Image © National Institute on Drug Abuse, 2011
If you've been following my blog for a while, you will know my views on the harm done to people with addictions by the lack of compassion they face in society, particularly when it comes from those who are supposed to help them -- healthcare professionals. So I was delighted to hear from the National Institute on Drug Abuse that they are developing an innovative new project to enhance professional attitudes towards people with addiction.
The Addiction Performance Project was launched last month in Boston to help health professionals identify and treat or refer drug-addicted patients in primary care settings. The Addiction Performance Project is a series of dramatic readings by award-winning, professional actors, intended to reduce the stigma associated with addiction, and encourage compassion.
Understanding an addict is one of the biggest challenges many people face in recognizing the need to provide support, not judgement, to some of our most vulnerable citizens. This project is a step in the right direction in promoting that understanding in those most able to help.
According to NIDA, research suggests that primary care doctors could significantly help reduce drug abuse, yet many express concern that they do not have the experience or tools to identify drug use in their patients. The performances are part of a free continuing medical education (CME) curricula developed through NIDA's outreach to practicing physicians, physicians in training, and other health professionals.
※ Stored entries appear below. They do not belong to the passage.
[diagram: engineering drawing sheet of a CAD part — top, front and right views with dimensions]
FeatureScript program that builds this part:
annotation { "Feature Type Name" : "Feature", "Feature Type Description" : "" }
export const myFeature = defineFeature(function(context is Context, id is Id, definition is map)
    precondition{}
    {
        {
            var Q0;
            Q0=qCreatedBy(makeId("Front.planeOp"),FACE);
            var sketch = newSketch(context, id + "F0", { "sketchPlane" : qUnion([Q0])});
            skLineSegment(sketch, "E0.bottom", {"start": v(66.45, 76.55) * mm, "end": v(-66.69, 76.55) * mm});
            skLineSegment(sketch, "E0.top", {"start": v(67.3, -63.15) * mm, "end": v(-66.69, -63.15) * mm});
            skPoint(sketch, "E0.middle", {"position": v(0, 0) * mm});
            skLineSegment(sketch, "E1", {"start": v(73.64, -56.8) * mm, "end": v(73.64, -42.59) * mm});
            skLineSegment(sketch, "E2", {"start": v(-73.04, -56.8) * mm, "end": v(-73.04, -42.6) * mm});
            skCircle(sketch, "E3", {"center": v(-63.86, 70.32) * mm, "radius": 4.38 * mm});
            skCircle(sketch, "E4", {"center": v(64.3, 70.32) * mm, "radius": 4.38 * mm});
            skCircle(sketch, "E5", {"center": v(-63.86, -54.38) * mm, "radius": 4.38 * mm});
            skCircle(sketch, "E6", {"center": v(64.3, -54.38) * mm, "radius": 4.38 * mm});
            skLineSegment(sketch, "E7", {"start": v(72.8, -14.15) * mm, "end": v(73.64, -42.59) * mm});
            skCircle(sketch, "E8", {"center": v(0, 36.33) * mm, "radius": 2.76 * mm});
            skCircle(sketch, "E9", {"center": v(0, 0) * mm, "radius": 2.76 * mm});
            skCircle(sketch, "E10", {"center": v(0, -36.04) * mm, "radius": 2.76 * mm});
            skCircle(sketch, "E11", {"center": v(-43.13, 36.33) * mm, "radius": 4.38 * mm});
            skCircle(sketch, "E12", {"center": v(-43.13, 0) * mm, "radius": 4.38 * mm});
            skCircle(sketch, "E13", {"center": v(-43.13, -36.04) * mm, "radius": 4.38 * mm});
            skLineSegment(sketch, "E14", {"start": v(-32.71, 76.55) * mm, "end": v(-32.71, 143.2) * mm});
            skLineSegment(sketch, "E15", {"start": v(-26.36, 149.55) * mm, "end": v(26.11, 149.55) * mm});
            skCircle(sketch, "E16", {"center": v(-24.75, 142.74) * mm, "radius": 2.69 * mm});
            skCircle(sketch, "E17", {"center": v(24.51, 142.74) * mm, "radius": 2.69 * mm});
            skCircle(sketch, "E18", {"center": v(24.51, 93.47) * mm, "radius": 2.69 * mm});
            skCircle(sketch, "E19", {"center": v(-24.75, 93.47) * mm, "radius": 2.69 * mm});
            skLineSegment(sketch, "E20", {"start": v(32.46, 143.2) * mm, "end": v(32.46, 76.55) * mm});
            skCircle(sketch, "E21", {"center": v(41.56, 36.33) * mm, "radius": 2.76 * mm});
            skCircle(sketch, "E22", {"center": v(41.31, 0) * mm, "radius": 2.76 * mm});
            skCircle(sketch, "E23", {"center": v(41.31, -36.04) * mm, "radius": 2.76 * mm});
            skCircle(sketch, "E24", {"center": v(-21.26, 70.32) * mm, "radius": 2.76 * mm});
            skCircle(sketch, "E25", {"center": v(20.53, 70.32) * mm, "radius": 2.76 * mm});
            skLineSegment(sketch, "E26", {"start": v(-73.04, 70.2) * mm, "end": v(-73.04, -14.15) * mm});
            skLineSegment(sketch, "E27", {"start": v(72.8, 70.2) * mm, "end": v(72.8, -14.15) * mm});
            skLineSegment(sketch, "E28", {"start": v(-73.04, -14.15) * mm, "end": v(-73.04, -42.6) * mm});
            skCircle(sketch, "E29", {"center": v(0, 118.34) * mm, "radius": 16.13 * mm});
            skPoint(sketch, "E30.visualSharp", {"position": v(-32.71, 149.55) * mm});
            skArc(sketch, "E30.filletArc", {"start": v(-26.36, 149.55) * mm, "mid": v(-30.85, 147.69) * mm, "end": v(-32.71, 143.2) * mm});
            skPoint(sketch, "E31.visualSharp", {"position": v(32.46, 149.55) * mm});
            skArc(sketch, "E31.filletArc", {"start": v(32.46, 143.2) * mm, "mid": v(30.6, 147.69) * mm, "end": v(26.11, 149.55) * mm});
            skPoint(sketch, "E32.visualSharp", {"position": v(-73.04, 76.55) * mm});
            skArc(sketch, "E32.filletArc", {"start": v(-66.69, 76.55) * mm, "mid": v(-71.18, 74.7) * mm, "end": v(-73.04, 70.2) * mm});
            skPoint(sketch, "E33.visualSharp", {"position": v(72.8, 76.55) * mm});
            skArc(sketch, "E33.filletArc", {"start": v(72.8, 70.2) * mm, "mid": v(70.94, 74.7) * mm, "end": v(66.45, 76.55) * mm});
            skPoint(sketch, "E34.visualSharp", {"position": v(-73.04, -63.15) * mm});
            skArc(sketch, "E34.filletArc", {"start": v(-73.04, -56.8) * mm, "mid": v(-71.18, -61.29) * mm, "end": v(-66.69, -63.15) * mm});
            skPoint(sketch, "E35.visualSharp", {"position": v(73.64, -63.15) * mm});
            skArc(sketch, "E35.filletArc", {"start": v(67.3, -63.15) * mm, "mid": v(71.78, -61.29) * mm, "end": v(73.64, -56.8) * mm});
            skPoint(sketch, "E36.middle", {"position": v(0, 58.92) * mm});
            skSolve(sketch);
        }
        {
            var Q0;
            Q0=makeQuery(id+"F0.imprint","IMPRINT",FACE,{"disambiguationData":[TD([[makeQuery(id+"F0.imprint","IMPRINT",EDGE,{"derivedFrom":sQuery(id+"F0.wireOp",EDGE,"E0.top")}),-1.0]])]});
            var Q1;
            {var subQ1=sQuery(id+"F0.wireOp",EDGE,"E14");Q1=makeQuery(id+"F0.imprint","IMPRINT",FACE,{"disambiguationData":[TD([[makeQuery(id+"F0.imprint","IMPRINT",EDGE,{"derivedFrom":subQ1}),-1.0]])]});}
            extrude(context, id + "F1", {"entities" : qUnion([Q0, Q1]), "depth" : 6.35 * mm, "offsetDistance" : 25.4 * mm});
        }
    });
What I think is really clever about this project is that it appeals to physicians in a way that continuing education typically does not. This is high class entertainment, not bleeding heart stories from people whose personal mistakes are all too easy to judge, putting the professional back into a comfortable position of superiority.
It might even bring back happy memories of being top of the class in Literature, as each performance begins with a reading of Act III of Eugene O'Neill's "Long Day's Journey into Night," and is followed by a brief expert panel reaction and audience discussion that taps into the plays' key themes to address challenges and opportunities in caring for addicted patients.
The Addiction Performance Project encourages dialogue about the role of individual biases and beliefs about people who abuse drugs and how these beliefs affect individual physician screening and treatment of patients, and how to incorporate screening, intervention, and referral to treatment into primary care settings.
Currently, the 2011 run of the Addiction Performance Project includes Phoenix, AZ (May 6) - featuring Kathleen Chalfant and other actors to be announced.